Le débats des perturbateurs endocriniens : NOTEO contre la FEBEA

Salut les filles ! Heureuse de vous retrouver pour un article sérieux sur la composition des produits et qui va sûrement pousser pas mal d’entre vous à s’exprimer sur le sujet. Plantons le décor en présentant tout d’abord le site NOTEO. Il s’agit d’une association indépendante constituée d’experts en nutrition, environnement, toxicologie ainsi que d’autres domaines et ayant pour but d’attribuer une note à des produits de grande consommation tels que ceux d’hygiène et de beauté, d’entretien et  d’alimentation afin d’avertir les consommateurs. Cette notation se base sur 4 critères qui sont :

– la santé (en analysant la composition des ingrédients)
– l’environnement (en estimant l’impact que pourrait avoir le produit une fois rejeté dans la nature)
– l’aspect social (les dangers pour les salariés)
– et le budget

La bombe est lâchée :

A la mi septembre, NOTEO écrivait une série d’articles sur son blog et diffusait un graphique sur les perturbateurs endocriniens qu’on retrouve dans les produits d’hygiène et beauté. Ceux-ci ne tardent pas à faire l’effet d’une bombe. Ainsi, vous avez sûrement déjà vu quelques articles relayer l’information et le graphisme en question que voici :

Suite à cela, la FEBEA (Fédération des Entreprises de la Beauté) a diffusé un communiqué de presse scandant que l’association NOTEO faisait de la publicité mensongère. Elle lui reproche entre autres, son manque de rigueur et d’objectivité concernant les perturbateurs endocriniens. Elle l’accuse de se baser sur une méthodologie non fondée, de jouer sur la peur des gens et de faire un vrai coup bas à la Commission Européenne qui examine actuellement les vrais perturbateurs endocriniens. La FEBEA poursuit en l’accusant de déloyauté car l’association propose au travers de son service « noteo consulting » d’améliorer les notes attribuées aux entreprises. Elle finit en indiquant que les fabricants de cosmétiques proposent des produits sûrs aux consommateurs car ils suivent la réglementation européenne.

Mon avis :

Ce n’est que mon humble avis de consommatrice alors libre à vous de penser autre chose car je suis loin d’avoir l’expertise de tous ses grands noms ^^. Cependant, je me permets de réagir sur 3 choses :

– la première, c’est que comme tout le monde, j’ai aussi commencé par utiliser des cosmétiques conventionnels. Le jour où je suis passée à la cosmétique bio et naturelle, j’ai vu une énorme différence ne serait-ce que sur la diminution des imperfections. Le mascara bourré de silicone qui pique les yeux en fin de journée, terminé avec un mascara bio. Voici déjà quelques exemples en guise de premier argument. Ici, je ne prône pas que la cosmétique bio ou naturelle soit tellement parfaite car ce n’est pas vrai. Preuve en est que certaines personnes font bien des allergies aux huiles essentielles mais vous avouerez que c’est déjà pas mal si la liste des facteurs de risques est grandement diminuée.

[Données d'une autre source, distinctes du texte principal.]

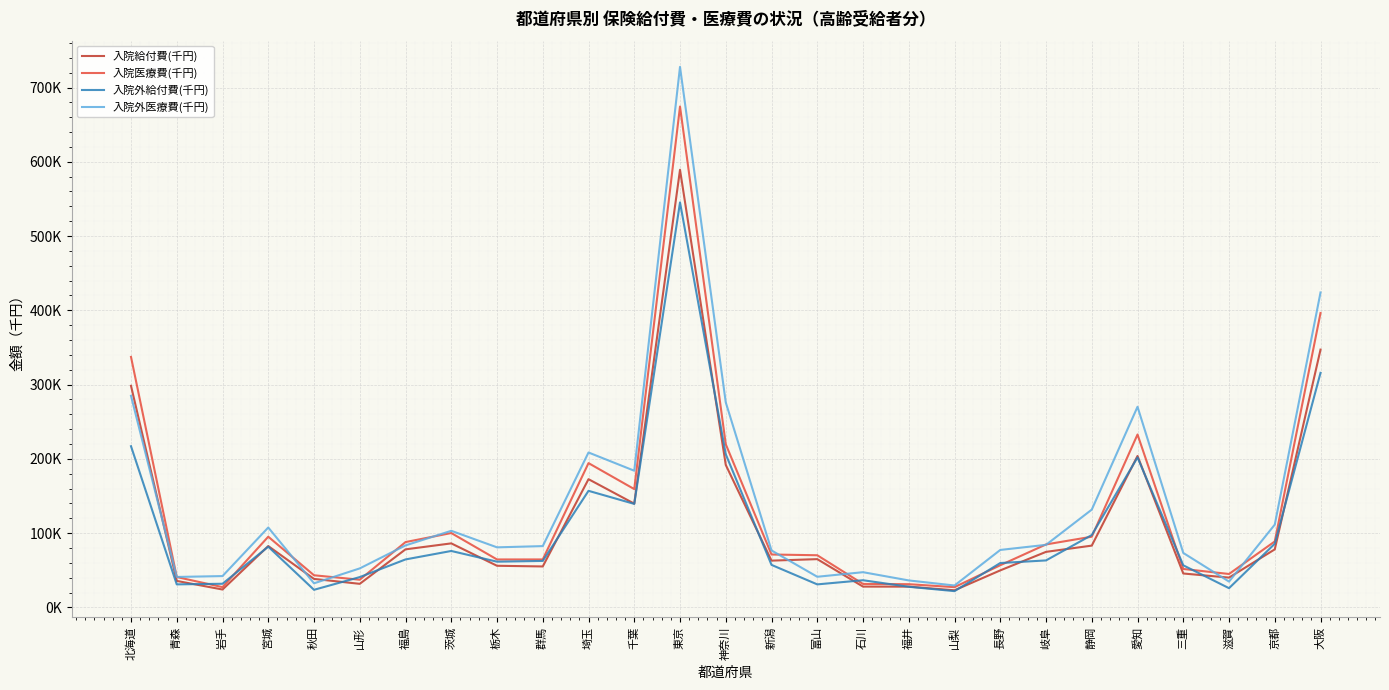

What is the sum of the 入院給付費(千円) values at 神奈川 and 秋田?

230322.7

– la seconde, c’est que si j’ai bien tout suivi, la FEBEA se base sur la réglementation européenne. Or, l’INCI qui est le langage officiel des matières premières cosmétiques est si je ne m’abuse défini par l’Union européenne… On est donc en mesure de savoir si tel ou tel ingrédient est d’origine naturel ou synthétique et s’il est suspect.

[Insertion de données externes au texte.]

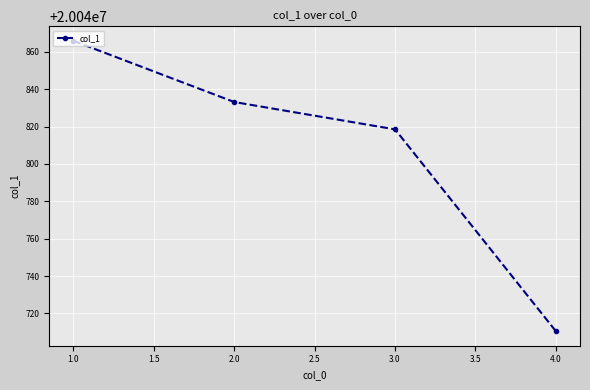

The chart shows a value of 20040710.5 at 4.0. True or false?

True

– La troisième, c’est que je ne comprends pas comment on peut reprocher le fait de monnayer des services d’amélioration produits aux entreprises alors qu’il existe bien des agences de communication pour faire de la pub.  C’est la même chose qu’une société qui demande un audit à une agence de communication et qui la paie ensuite pour mettre en place des actions de communication. Je ne vois pas le problème.

Je sais que cela fait beaucoup d’informations à digérer mais n’hésitez pas à donner vous aussi votre point de vue pour alimenter le débat.